Emperyalistler arası dalaş derinleşiyor. Bir tarafta ABD-AB’nin belli başlı devletleri, öteki tarafta Rusya ve Çin Ortadoğu’dan L. Amerika’ya, D. Avrupa’dan Asya-Pasifik bölgesine kadar acımasız bir hâkimiyet mücadelesine tutuşmuş durumdalar.

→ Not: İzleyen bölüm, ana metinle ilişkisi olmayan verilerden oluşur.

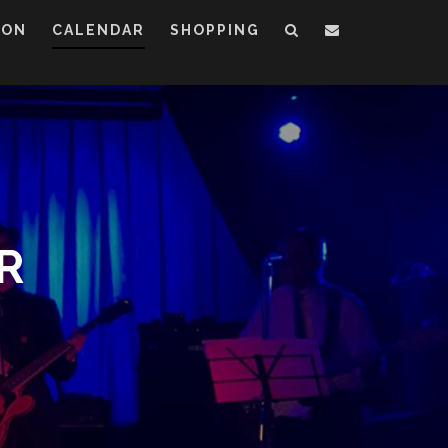
ION
CALENDAR
SHOPPING
R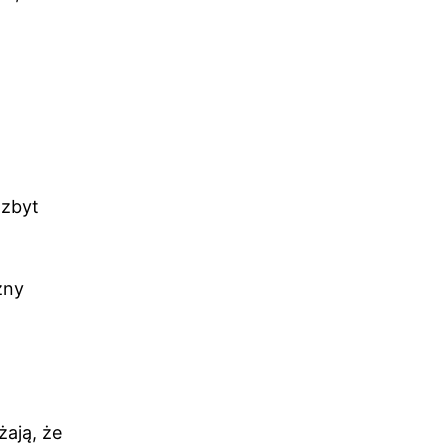
 zbyt
zny
ają, że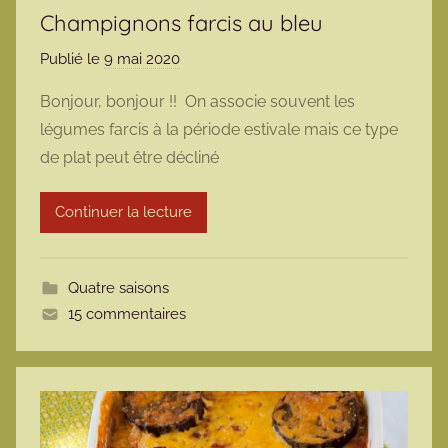
Champignons farcis au bleu
Publié le
9 mai 2020
p
a
Bonjour, bonjour !! On associe souvent les
r
légumes farcis à la période estivale mais ce type
m
de plat peut être décliné
a
r
Continuer la lecture
m
o
t
Quatre saisons
t
15 commentaires
e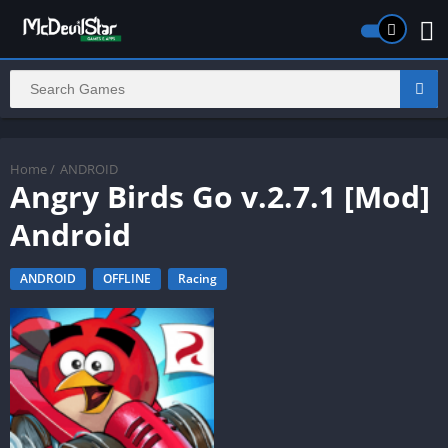
Home
/
ANDROID
Angry Birds Go v.2.7.1 [Mod]
Android
ANDROID
OFFLINE
Racing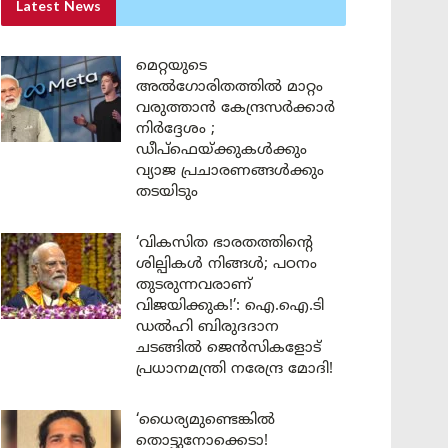
Latest News
മെറ്റയുടെ
അൽഗോരിതത്തിൽ മാറ്റം
വരുത്താൻ കേന്ദ്രസർക്കാർ
നിർദ്ദേശം ;
ഡീപ്‌ഫെയ്ക്കുകൾക്കും
വ്യാജ പ്രചാരണങ്ങൾക്കും
തടയിടും
‘വികസിത ഭാരതത്തിന്റെ
ശില്പികൾ നിങ്ങൾ; പഠനം
തുടരുന്നവരാണ്
വിജയിക്കുക!’: ഐ.ഐ.ടി
ഡൽഹി ബിരുദദാന
ചടങ്ങിൽ ജെൻസികളോട്
പ്രധാനമന്ത്രി നരേന്ദ്ര മോദി!
‘ധൈര്യമുണ്ടെങ്കിൽ
തൊട്ടുനോക്കെടാ!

Haziran ayında gerçekleşen NATO ve G-7 zirveleri ile sonrasındaki Biden-Putin görüşmesinden çıkan sonuçlar emperyalist rekabetin keskinleşmeye devam edeceğini, yer yer blok halinde hareket eden emperyalist güçler arasındaki gerginliğin büyüyeceğini göstermektedir. Trump sonrası, yeni Başkan Biden ile birlikte ABD NATO ve G-7’yi daha aktif kullanmak, bu kurumlar aracılığıyla AB ve Japonya’yı Rusya ve Çin’e karşı arkasına almak niyetinde olduğunu ortaya koymuştu. Zirvelerden çıkan sonuçlar ABD’nin bu amaç doğrultusunda hareket ettiğini somutlaştırdı. Örneğin NATO strateji belgesinde Çin ilk defa “tehdit” olarak görüldü. Bu ABD’nin istediği bir sonuçtu. G-7’de de Çin’in “Kuşak-Yol” projesine karşı alternatif bir proje konusunda anlaşıldı. Böylece ABD’nin Biden ile birlikte dağılmaya yüz tutmuş Batı bloğunu tahkim etmeye başladığı, bunun için somut adımlar da attığı ortaya konmuş oldu.

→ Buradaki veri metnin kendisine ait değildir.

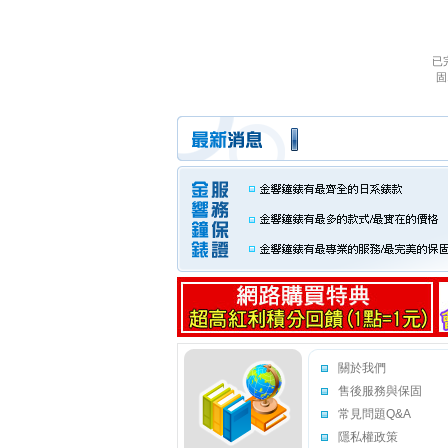
已完
固1
關於我們
售後服務與保固
常見問題Q&A
隱私權政策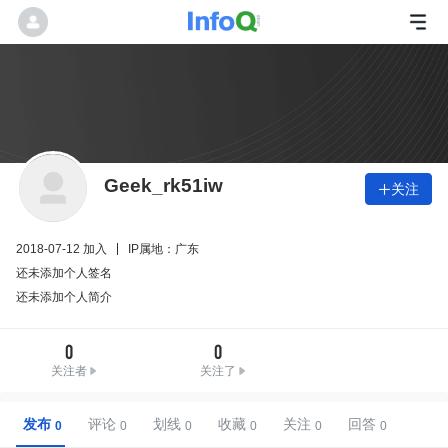
Geek_rk51iw
关注

2018-07-12 加入
IP属地：广东
还未添加个人签名
还未添加个人简介
0
0
关注者
关注了
发布
评论
划线
收藏
关注
回答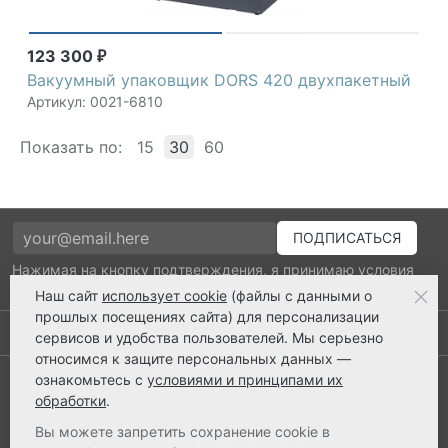
123 300
₽
Вакуумный упаковщик DORS 420 двухпакетный
Артикул: 0021-6810
Показать по:
15
30
60
Нажимая на кнопку подтверждения, я принимаю условия
политики обработки персональных данных
Наш сайт
использует cookie
(файлы с данными о
прошлых посещениях сайта) для персонализации
Выполнено заказов: 52530
сервисов и удобства пользователей. Мы серьезно
относимся к защите персональных данных —
8 800 2018-054
ознакомьтесь с
условиями и принципами их
обработки
.
ts@ts21.ru
Вы можете запретить сохранение cookie в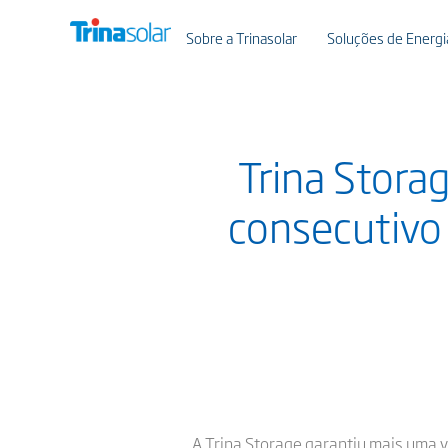
Sobre a Trinasolar
Soluções de Energia
Trina Stora
consecutivo
A Trina Storage garantiu mais uma v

TC açısından ise NATO zirvesi ABD’ye bağlılığın yinelendiği, dış politikada başlayan “dönüş”ün Biden döneminde alenileşerek devam ettiğini gösterdi. Hiç de şaşırtıcı olmayan bir biçimde, emperyalistlerin çıkar dalaşına sahne olan arenada “dans ettiği” ileri sürülen TC’nin aslında ve özellikle ABD politikalarının açmazlarına yaslandığı, safların görece netleşmesiyle bağlı olduğu efendisinden yana pek gönüllü uşaklık rolü üstlendiğine tanık olduk.

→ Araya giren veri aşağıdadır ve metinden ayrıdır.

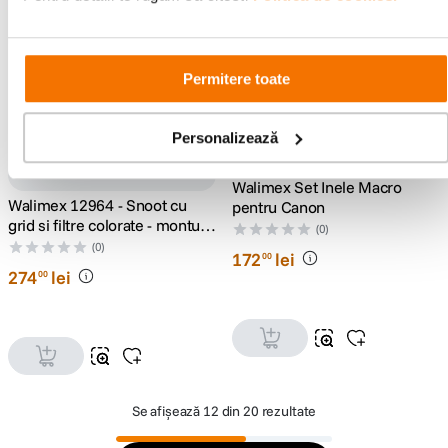
Permitere toate
Personalizează
Walimex Set Inele Macro
Walimex 12964 - Snoot cu
pentru Canon
grid si filtre colorate - montura
(0)
Bowens
(0)
172
lei
00
274
lei
00
Se afișează
12 din 20 rezultate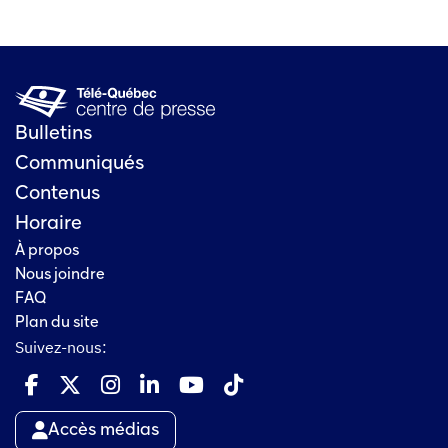
Bulletins
Communiqués
Contenus
Horaire
À propos
Nous joindre
FAQ
Plan du site
Suivez-nous:
Accès médias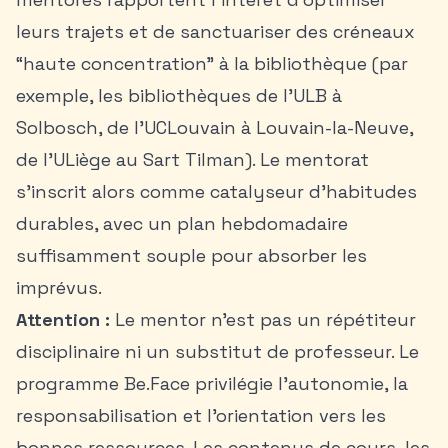
leurs trajets et de sanctuariser des créneaux
“haute concentration” à la bibliothèque (par
exemple, les bibliothèques de l’ULB à
Solbosch, de l’UCLouvain à Louvain-la-Neuve,
de l’ULiège au Sart Tilman). Le mentorat
s’inscrit alors comme catalyseur d’habitudes
durables, avec un plan hebdomadaire
suffisamment souple pour absorber les
imprévus.
Attention :
Le mentor n’est pas un répétiteur
disciplinaire ni un substitut de professeur. Le
programme Be.Face privilégie l’autonomie, la
responsabilisation et l’orientation vers les
bonnes ressources. Les contenus de cours, les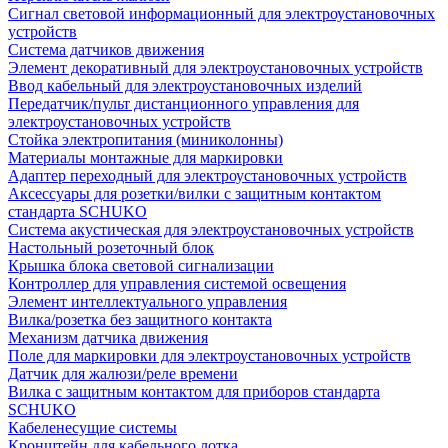
Сигнал световой информационный для электроустановочных
устройств
Система датчиков движения
Элемент декоративный для электроустановочных устройств
Ввод кабельный для электроустановочных изделий
Передатчик/пульт дистанционного управления для
электроустановочных устройств
Стойка электропитания (миниколонны)
Материалы монтажные для маркировки
Адаптер переходный для электроустановочных устройств
Аксессуары для розетки/вилки с защитным контактом
стандарта SCHUKO
Система акустическая для электроустановочных устройств
Настольный розеточный блок
Крышка блока световой сигнализации
Контроллер для управления системой освещения
Элемент интеллектуального управления
Вилка/розетка без защитного контакта
Механизм датчика движения
Поле для маркировки для электроустановочных устройств
Датчик для жалюзи/реле времени
Вилка с защитным контактом для приборов стандарта
SCHUKO
Кабеленесущие системы
Кронштейн для кабельного лотка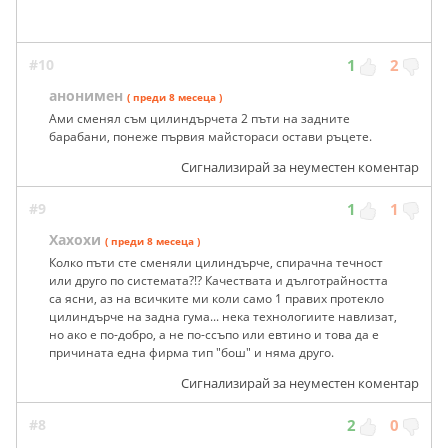
#10
1
2
анонимен
( преди 8 месеца )
Ами сменял съм цилиндърчета 2 пъти на задните
барабани, понеже първия майстораси остави ръцете.
Сигнализирай за неуместен коментар
#9
1
1
Хахохи
( преди 8 месеца )
Колко пъти сте сменяли цилиндърче, спирачна течност
или друго по системата?!? Качествата и дълготрайността
са ясни, аз на всичките ми коли само 1 правих протекло
цилиндърче на задна гума... нека технологиите навлизат,
но ако е по-добро, а не по-ссъпо или евтино и това да е
причината една фирма тип "бош" и няма друго.
Сигнализирай за неуместен коментар
#8
2
0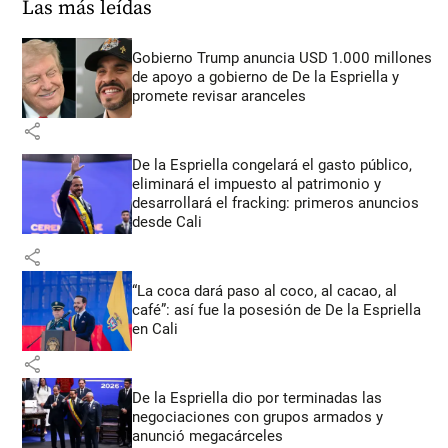
Las más leídas
Gobierno Trump anuncia USD 1.000 millones
de apoyo a gobierno de De la Espriella y
promete revisar aranceles
share
De la Espriella congelará el gasto público,
eliminará el impuesto al patrimonio y
desarrollará el fracking: primeros anuncios
desde Cali
share
“La coca dará paso al coco, al cacao, al
café”: así fue la posesión de De la Espriella
en Cali
share
De la Espriella dio por terminadas las
negociaciones con grupos armados y
anunció megacárceles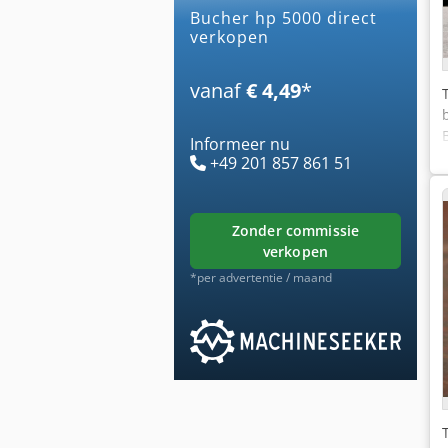
bucher hp 5000 direct
verkopen
vanaf
€ 4,49
*
Informeer nu
+49 201 857 861 51
zonder commissie
verkopen
*per advertentie / maand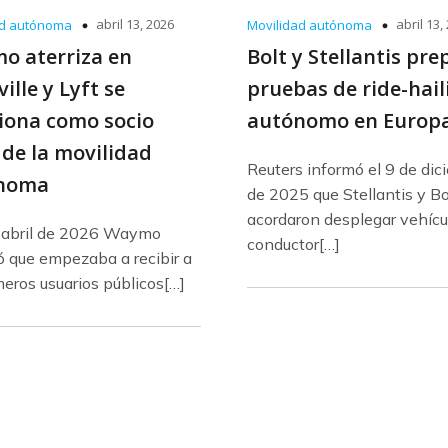
abril 13, 2026
abril 13,
ad autónoma
Movilidad autónoma
o aterriza en
Bolt y Stellantis pr
ille y Lyft se
pruebas de ride-hail
iona como socio
autónomo en Europ
 de la movilidad
Reuters informó el 9 de di
noma
de 2025 que Stellantis y Bo
acordaron desplegar vehícu
e abril de 2026 Waymo
conductor[…]
ó que empezaba a recibir a
meros usuarios públicos[…]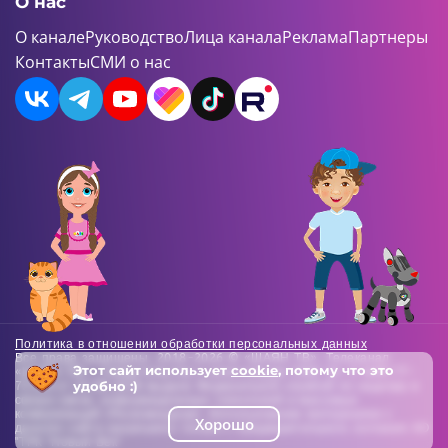
О нас
О канале
Руководство
Лица канала
Реклама
Партнеры
Контакты
СМИ о нас
Политика в отношении обработки персональных данных
Все права защищены. 2018-2026 © «ШАЯН ТВ». Телеканал
Этот сайт использует
cookie
, потому что это
«ШАЯН ТВ» , Свидетельство о регистрации СМИ Эл-Л №ФС77-
удобно :)
73138 от 22.06.2018 выдано Федеральной службой по надзору в
сфере связи, информационных технологий и массовых
коммуникаций (Роскомнадзор). Использование материалов с
Хорошо
данного сайта разрешено только с предварительного согласия АО
"ТРК "Новый Век"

NATO VE G-7 ABD’NİN DENETİMİNDE MİDİR?
Bu zirveler ABD’de Biden’ın Başkan seçilmesinin ardından gerçekleşen ilk zirvelerdi. Başkan Trump’ın aksine Biden, yeni dönemde NATO ve G-7 gibi oluşumları Rusya ve Çin ile girişilen rekabette etkin kılmayı amaçladığını ifade etmişti. 2008 yılından itibaren ABD ekonomisinin itibar kaybetmesi dünya üzerindeki hegemonya dalaşında dengeleri önemli derecede sarsmış ve Trump da dengenin ABD lehine yeniden kurulması için “önce ABD” ve “yeniden güçlü ABD” söylemleriyle simgeleşen, NATO ve G-7’nin zararına politikalar izlemişti. Aynı süreçte hem Çin hem Rusya ise uluslararası politika ve ekonomi alanında çeşitli devletlerle ilişkilerini ABD aleyhine geliştirdiler. Rusya ekonomik olarak yetersiz de olsa askeri ve siyasi manevralarla Ortadoğu’dan D. Avrupa’ya geniş bir coğrafyada etkinliğini artırdı. Çin ise ekonomik olarak ABD’yi yakalayacak derecede gelişme gösterip, aynı zamanda askeri ve siyasi gücünü de önemli bir seviyeye çıkarmayı başardı. Bugün Çin’in etkin olmadığı, ABD ile rekabete girişmediği bir alan veya bölge yok gibidir.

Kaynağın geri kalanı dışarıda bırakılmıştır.